Why do some kids act out more than others?
Why is there always that one student who gets great grades and follows every rule in the book, while another is getting arrested before the age of 20?
There is no factual answer to these questions, no scientific reason for which ones are “good kids” or “bad kids.”
In most cases, people just blame it on society or peer pressure.
Yes, these can affect how we grow up, but how can we follow the rules if they’re not enforced by parents in the first place?
According to childtrends.org, more than 80 percent of adolescents think highly of their parents.
They watch us grow up, and, for the most part, will always be in our lives.
If we’re taught the basics at a young age — respect for people, responsibility for our actions and self-control — then we will carry them on as we get older.
Teenagers tell stories all the time about their parents allowing them to drink at parties or even giving away alcohol to them and their friends.
This shocks me because I always thought of parents as authority figures who enforce the rules.
I actually feel sorry for those kids because that is the example their parents will have set for them the rest of their lives — that it is OK to break the law.
Parents can be held liable if their underage kids are drinking in their own home.
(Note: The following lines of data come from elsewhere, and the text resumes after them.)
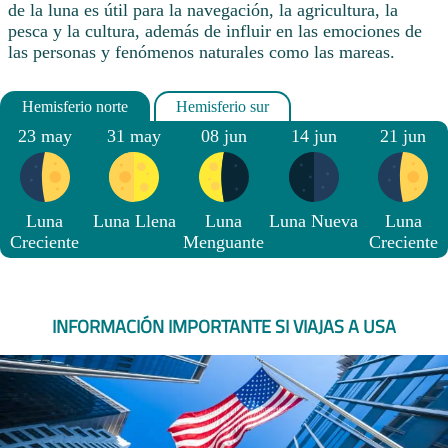
de la luna es útil para la navegación, la agricultura, la
pesca y la cultura, además de influir en las emociones de
las personas y fenómenos naturales como las mareas.
23 may
31 may
08 jun
14 jun
21 jun
Luna
Luna Llena
Luna
Luna Nueva
Luna
Creciente
Menguante
Creciente
INFORMACIÓN IMPORTANTE SI VIAJAS A USA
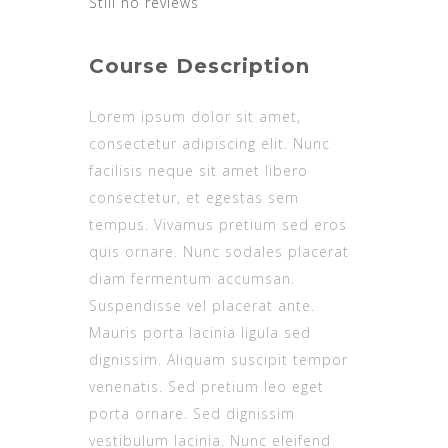
Still no reviews
Course Description
Lorem ipsum dolor sit amet,
consectetur adipiscing elit. Nunc
facilisis neque sit amet libero
consectetur, et egestas sem
tempus. Vivamus pretium sed eros
quis ornare. Nunc sodales placerat
diam fermentum accumsan.
Suspendisse vel placerat ante.
Mauris porta lacinia ligula sed
dignissim. Aliquam suscipit tempor
venenatis. Sed pretium leo eget
porta ornare. Sed dignissim
vestibulum lacinia. Nunc eleifend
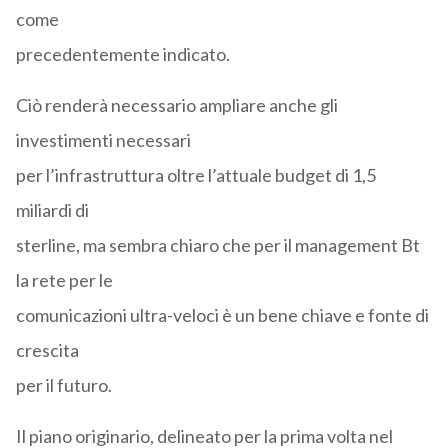
come
precedentemente indicato.
Ciò renderà necessario ampliare anche gli
investimenti necessari
per l’infrastruttura oltre l’attuale budget di 1,5
miliardi di
sterline, ma sembra chiaro che per il management Bt
la rete per le
comunicazioni ultra-veloci è un bene chiave e fonte di
crescita
per il futuro.
Il piano originario, delineato per la prima volta nel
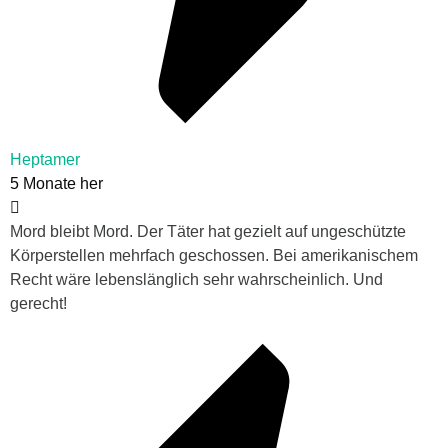
Heptamer
5 Monate her
Mord bleibt Mord. Der Täter hat gezielt auf ungeschützte
Körperstellen mehrfach geschossen. Bei amerikanischem
Recht wäre lebenslänglich sehr wahrscheinlich. Und
gerecht!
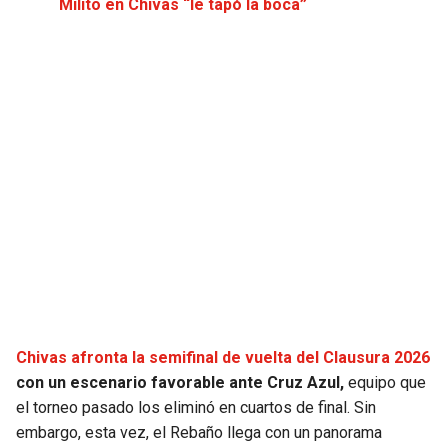
Milito en Chivas “le tapó la boca”
JAGUARS
WIZARDS
TITANS
WARRIORS
COWBOYS
CLIPPERS
GIANTS
LAKERS
EAGLES
SUNS
COMMANDERS
KINGS
CARDINALS
MAVERICKS
Chivas afronta la semifinal de vuelta del Clausura 2026
con un escenario favorable ante Cruz Azul,
equipo que
RAMS
ROCKETS
el torneo pasado los eliminó en cuartos de final. Sin
embargo, esta vez, el Rebaño llega con un panorama
49ERS
GRIZZLIES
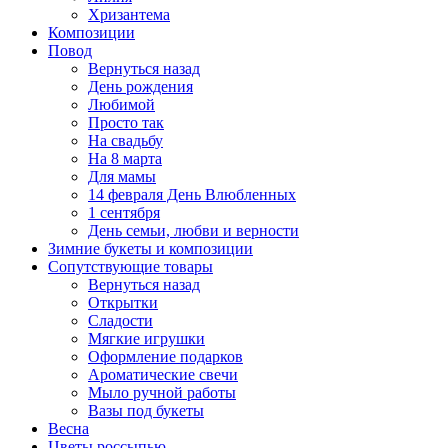
Хризантема
Композиции
Повод
Вернуться назад
День рождения
Любимой
Просто так
На свадьбу
На 8 марта
Для мамы
14 февраля День Влюбленных
1 сентября
День семьи, любви и верности
Зимние букеты и композиции
Сопутствующие товары
Вернуться назад
Открытки
Сладости
Мягкие игрушки
Оформление подарков
Ароматические свечи
Мыло ручной работы
Вазы под букеты
Весна
Цветы россыпью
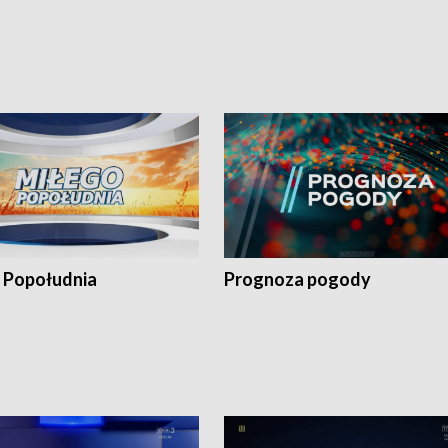
 Popołudnia
Prognoza pogody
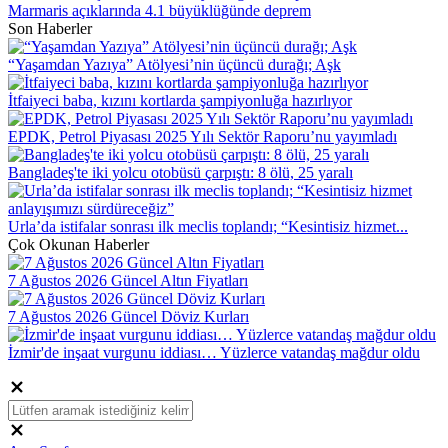
Marmaris açıklarında 4.1 büyüklüğünde deprem
Son Haberler
“Yaşamdan Yazıya” Atölyesi’nin üçüncü durağı; Aşk
İtfaiyeci baba, kızını kortlarda şampiyonluğa hazırlıyor
EPDK, Petrol Piyasası 2025 Yılı Sektör Raporu’nu yayımladı
Bangladeş'te iki yolcu otobüsü çarpıştı: 8 ölü, 25 yaralı
Urla’da istifalar sonrası ilk meclis toplandı; “Kesintisiz hizmet...
Çok Okunan Haberler
7 Ağustos 2026 Güncel Altın Fiyatları
7 Ağustos 2026 Güncel Döviz Kurları
İzmir'de inşaat vurgunu iddiası… Yüzlerce vatandaş mağdur oldu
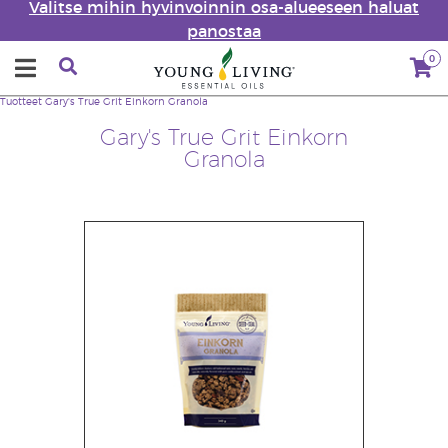
Valitse mihin hyvinvoinnin osa-alueeseen haluat
panostaa
0
Tuotteet
Gary's True Grit Einkorn Granola
Gary's True Grit Einkorn
Granola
Even if the parents are not aware of the drinking.
What can be just plain bad parenting can result in legal issues.
So why take the risk?
I always hear kids in the hallway saying ‘My parents don’t care what I do.’
Those are the parents who are either oblivious to what their children are doing or are too stressed out to think about it.
We can all understand stress, but giving teenagers unlimited freedom is like showing us that there are no rules in the real world.
And that isn’t reality.
While we see some teens bragging about this, deep down they are probably vying for more attention from their parents.
Instead of being jealous of the students with lenient parents, I feel sorry they will never learn that all actions come with consequences.
And having no consequences shows us that what we’re doing is always “no big deal.”